▶ _Saved entries_
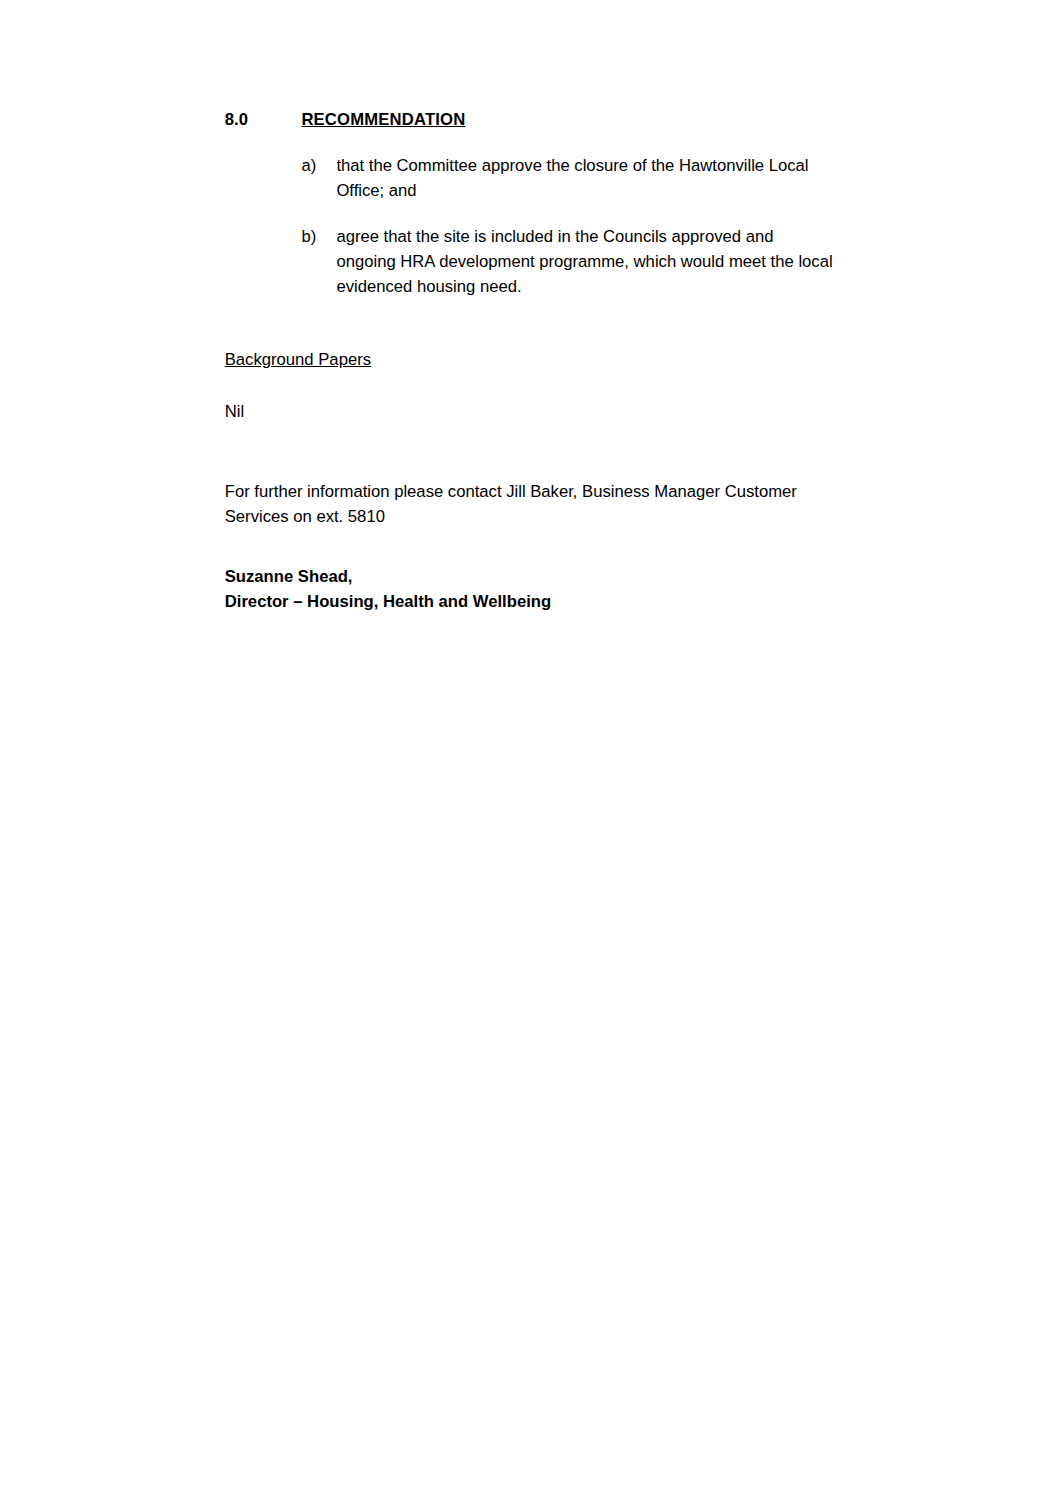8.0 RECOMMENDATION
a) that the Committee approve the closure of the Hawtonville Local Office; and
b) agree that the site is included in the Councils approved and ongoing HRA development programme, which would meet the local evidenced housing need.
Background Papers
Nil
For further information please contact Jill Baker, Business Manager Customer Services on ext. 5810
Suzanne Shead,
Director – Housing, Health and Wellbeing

▶ _YOUR OBJECTIVE_
Some lines in the data above hold the string "that". Find and copy each of them.

▶ _ANSWER TO THIS EXERCISE_
a) that the Committee approve the closure of the Hawtonville Local Office; and
b) agree that the site is included in the Councils approved and ongoing HRA development programme, which would meet the local evidenced housing need.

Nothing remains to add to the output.